Task details:
Among the records that follow, find each line holding the word "nodes" and copy it.

---------- Records shown

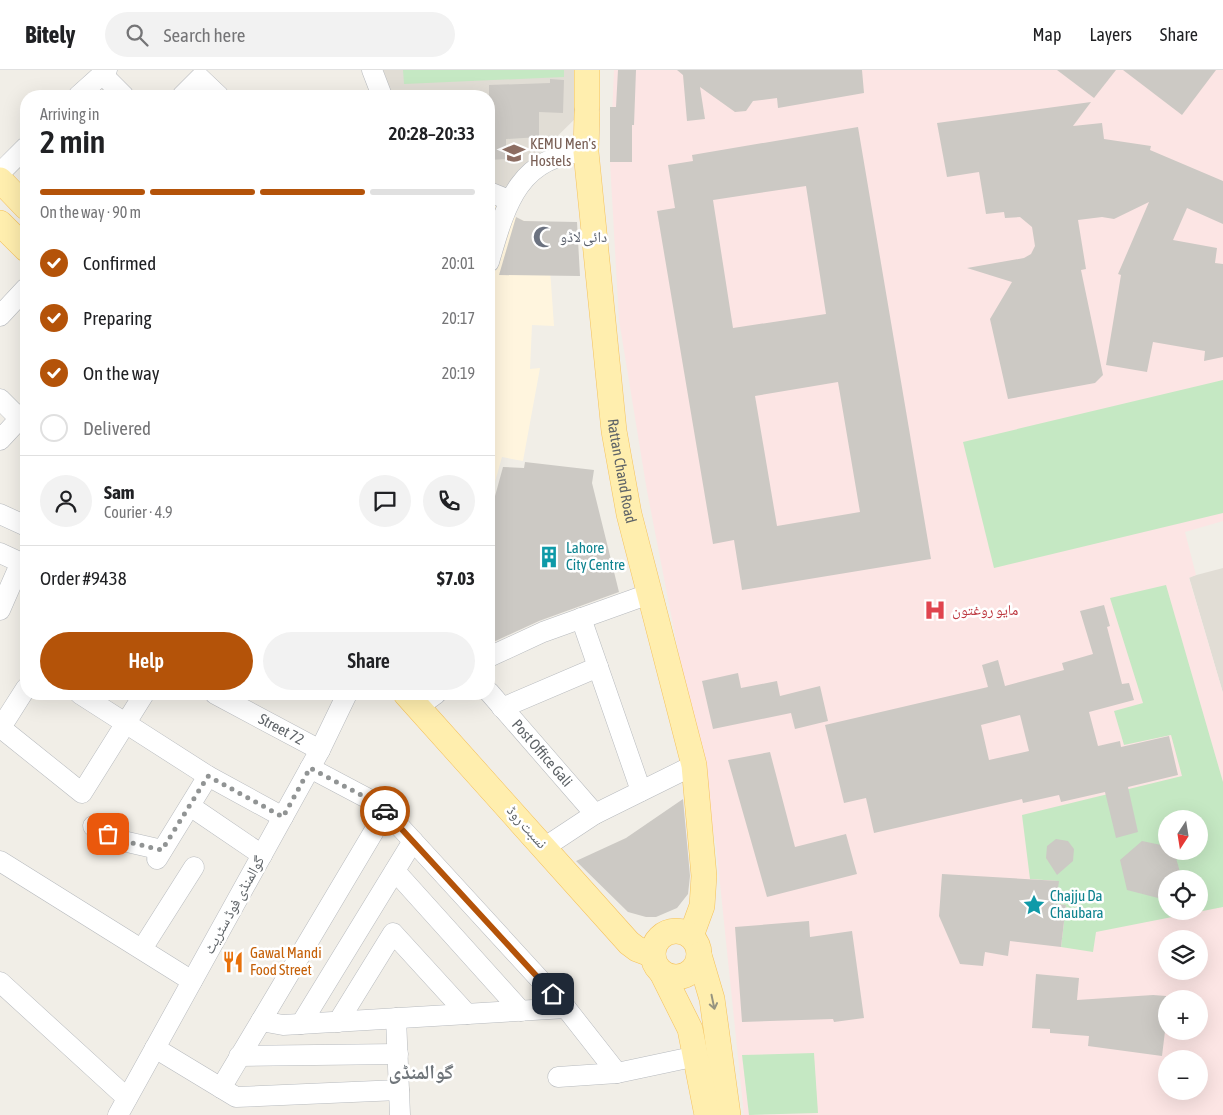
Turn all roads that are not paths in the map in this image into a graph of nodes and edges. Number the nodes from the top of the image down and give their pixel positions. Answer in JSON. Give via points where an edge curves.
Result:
{"nodes":[{"id":1,"x":372,"y":70,"type":"edge"},
{"id":2,"x":587,"y":70,"type":"edge"},
{"id":3,"x":104,"y":72,"type":"edge"},
{"id":4,"x":84,"y":90,"type":"edge"},
{"id":5,"x":119,"y":90,"type":"edge"},
{"id":6,"x":188,"y":90,"type":"edge"},
{"id":7,"x":212,"y":90,"type":"edge"},
{"id":8,"x":380,"y":90,"type":"edge"},
{"id":9,"x":586,"y":152,"type":"junction"},
{"id":10,"x":20,"y":153,"type":"edge"},
{"id":11,"x":0,"y":173,"type":"edge"},
{"id":12,"x":0,"y":180,"type":"edge"},
{"id":13,"x":495,"y":194,"type":"edge"},
{"id":14,"x":509,"y":200,"type":"junction"},
{"id":15,"x":20,"y":201,"type":"edge"},
{"id":16,"x":0,"y":223,"type":"edge"},
{"id":17,"x":20,"y":243,"type":"edge"},
{"id":18,"x":495,"y":243,"type":"edge"},
{"id":19,"x":20,"y":294,"type":"edge"},
{"id":20,"x":0,"y":316,"type":"edge"},
{"id":21,"x":0,"y":399,"type":"edge"},
{"id":22,"x":20,"y":416,"type":"edge"},
{"id":23,"x":20,"y":422,"type":"edge"},
{"id":24,"x":0,"y":440,"type":"edge"},
{"id":25,"x":0,"y":514,"type":"edge"},
{"id":26,"x":20,"y":523,"type":"edge"},
{"id":27,"x":0,"y":553,"type":"edge"},
{"id":28,"x":20,"y":563,"type":"edge"},
{"id":29,"x":20,"y":570,"type":"edge"},
{"id":30,"x":649,"y":594,"type":"junction"},
{"id":31,"x":0,"y":610,"type":"edge"},
{"id":32,"x":581,"y":618,"type":"junction"},
{"id":33,"x":495,"y":654,"type":"edge"},
{"id":34,"x":598,"y":667,"type":"junction"},
{"id":35,"x":20,"y":696,"type":"edge"},
{"id":36,"x":495,"y":699,"type":"edge"},
{"id":37,"x":90,"y":700,"type":"edge"},
{"id":38,"x":140,"y":700,"type":"edge"},
{"id":39,"x":225,"y":700,"type":"edge"},
{"id":40,"x":343,"y":700,"type":"edge"},
{"id":41,"x":422,"y":700,"type":"edge"},
{"id":42,"x":502,"y":708,"type":"junction"},
{"id":43,"x":3,"y":720,"type":"edge"},
{"id":44,"x":126,"y":723,"type":"junction"},
{"id":45,"x":320,"y":750,"type":"junction"},
{"id":46,"x":694,"y":765,"type":"junction"},
{"id":47,"x":310,"y":768,"type":"junction"},
{"id":48,"x":208,"y":776,"type":"junction"},
{"id":49,"x":641,"y":791,"type":"junction"},
{"id":50,"x":190,"y":806,"type":"junction"},
{"id":51,"x":386,"y":811,"type":"junction"},
{"id":52,"x":595,"y":814,"type":"junction"},
{"id":53,"x":283,"y":817,"type":"junction"},
{"id":54,"x":93,"y":826,"type":"dead end"},
{"id":55,"x":413,"y":841,"type":"junction"},
{"id":56,"x":545,"y":847,"type":"junction"},
{"id":57,"x":262,"y":854,"type":"junction"},
{"id":58,"x":0,"y":861,"type":"edge"},
{"id":59,"x":194,"y":867,"type":"dead end"},
{"id":60,"x":395,"y":871,"type":"junction"},
{"id":61,"x":695,"y":946,"type":"junction"},
{"id":62,"x":142,"y":949,"type":"junction"},
{"id":63,"x":657,"y":964,"type":"junction"},
{"id":64,"x":192,"y":981,"type":"junction"},
{"id":65,"x":0,"y":982,"type":"edge"},
{"id":66,"x":566,"y":1008,"type":"junction"},
{"id":67,"x":522,"y":1010,"type":"junction"},
{"id":68,"x":467,"y":1014,"type":"junction"},
{"id":69,"x":396,"y":1018,"type":"junction"},
{"id":70,"x":261,"y":1021,"type":"junction"},
{"id":71,"x":338,"y":1022,"type":"junction"},
{"id":72,"x":301,"y":1024,"type":"junction"},
{"id":73,"x":155,"y":1048,"type":"junction"},
{"id":74,"x":398,"y":1054,"type":"junction"},
{"id":75,"x":240,"y":1056,"type":"junction"},
{"id":76,"x":697,"y":1056,"type":"junction"},
{"id":77,"x":617,"y":1073,"type":"junction"},
{"id":78,"x":558,"y":1077,"type":"dead end"},
{"id":79,"x":221,"y":1088,"type":"junction"},
{"id":80,"x":399,"y":1090,"type":"junction"},
{"id":81,"x":122,"y":1106,"type":"edge"},
{"id":82,"x":400,"y":1115,"type":"edge"},
{"id":83,"x":707,"y":1115,"type":"edge"},
{"id":84,"x":728,"y":1115,"type":"edge"}],
"edges":[{"from":1,"to":8,"type":"street"},
{"from":2,"to":9,"type":"main road","name":"Rattan Chand Road"},
{"from":3,"to":4,"type":"street"},
{"from":3,"to":5,"type":"street"},
{"from":6,"to":7,"type":"street","via":[[200,78]]},
{"from":9,"to":14,"type":"street","via":[[546,161],[524,179]]},
{"from":9,"to":30,"type":"main road","name":"Rattan Chand Road","via":[[614,431],[629,514]]},
{"from":10,"to":11,"type":"street"},
{"from":12,"to":15,"type":"main road"},
{"from":13,"to":14,"type":"street"},
{"from":14,"to":18,"type":"street"},
{"from":16,"to":17,"type":"main road"},
{"from":19,"to":20,"type":"street"},
{"from":21,"to":22,"type":"street"},
{"from":23,"to":24,"type":"street"},
{"from":25,"to":26,"type":"street"},
{"from":27,"to":28,"type":"street"},
{"from":29,"to":31,"type":"street"},
{"from":30,"to":32,"type":"street"},
{"from":30,"to":46,"type":"main road","name":"Rattan Chand Road"},
{"from":32,"to":33,"type":"street"},
{"from":32,"to":34,"type":"street"},
{"from":34,"to":42,"type":"street"},
{"from":34,"to":49,"type":"street"},
{"from":35,"to":43,"type":"street"},
{"from":36,"to":42,"type":"street","name":"Post Office Gali"},
{"from":37,"to":44,"type":"street"},
{"from":38,"to":44,"type":"street"},
{"from":39,"to":45,"type":"street","name":"Street 72"},
{"from":40,"to":45,"type":"street","name":"گوالمنڈی فوڈ سٹریٹ"},
{"from":41,"to":56,"type":"main road","name":"نسبت روڈ"},
{"from":42,"to":52,"type":"street","name":"Post Office Gali"},
{"from":43,"to":44,"type":"street","via":[[82,794]]},
{"from":44,"to":48,"type":"street"},
{"from":45,"to":47,"type":"street","name":"گوالمنڈی فوڈ سٹریٹ"},
{"from":46,"to":49,"type":"street"},
{"from":46,"to":61,"type":"main road","name":"Rattan Chand Road","via":[[704,876]]},
{"from":47,"to":51,"type":"street"},
{"from":47,"to":53,"type":"street","name":"گوالمنڈی فوڈ سٹریٹ"},
{"from":48,"to":50,"type":"street"},
{"from":48,"to":53,"type":"street"},
{"from":49,"to":52,"type":"street"},
{"from":50,"to":54,"type":"street","via":[[160,854]]},
{"from":50,"to":57,"type":"street"},
{"from":51,"to":55,"type":"street"},
{"from":51,"to":70,"type":"street"},
{"from":52,"to":56,"type":"street"},
{"from":53,"to":57,"type":"street","name":"گوالمنڈی فوڈ سٹریٹ"},
{"from":55,"to":60,"type":"street"},
{"from":55,"to":66,"type":"street"},
{"from":56,"to":63,"type":"main road","name":"نسبت روڈ","via":[[629,943]]},
{"from":57,"to":64,"type":"street","name":"گوالمنڈی فوڈ سٹریٹ"},
{"from":58,"to":62,"type":"street"},
{"from":59,"to":62,"type":"street"},
{"from":60,"to":67,"type":"street"},
{"from":60,"to":72,"type":"street"},
{"from":61,"to":63,"type":"main road","via":[[698,962],[690,974],[676,978]]},
{"from":61,"to":63,"type":"main road","via":[[679,931],[666,933],[656,942]]},
{"from":61,"to":84,"type":"main road","one_way":true,"via":[[712,999]]},
{"from":62,"to":64,"type":"street"},
{"from":63,"to":76,"type":"main road","via":[[682,1010]]},
{"from":64,"to":73,"type":"street","name":"گوالمنڈی فوڈ سٹریٹ"},
{"from":65,"to":81,"type":"street"},
{"from":66,"to":67,"type":"street"},
{"from":66,"to":77,"type":"street"},
{"from":67,"to":68,"type":"street"},
{"from":68,"to":69,"type":"street"},
{"from":68,"to":71,"type":"street","via":[[393,933]]},
{"from":69,"to":71,"type":"street"},
{"from":69,"to":74,"type":"street"},
{"from":70,"to":72,"type":"street"},
{"from":70,"to":75,"type":"street"},
{"from":71,"to":72,"type":"street"},
{"from":73,"to":79,"type":"street"},
{"from":73,"to":81,"type":"street","name":"گوالمنڈی فوڈ سٹریٹ"},
{"from":74,"to":75,"type":"street"},
{"from":74,"to":80,"type":"street"},
{"from":75,"to":79,"type":"street"},
{"from":76,"to":77,"type":"street"},
{"from":76,"to":83,"type":"main road"},
{"from":77,"to":78,"type":"street"},
{"from":79,"to":80,"type":"street","via":[[236,1097]]},
{"from":80,"to":82,"type":"street"}]}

--------------------

Output of the exercise:
Turn all roads that are not paths in the map in this image into a graph of nodes and edges. Number the nodes from the top of the image down and give their pixel positions. Answer in JSON. Give via points where an edge curves.
{"nodes":[{"id":1,"x":372,"y":70,"type":"edge"},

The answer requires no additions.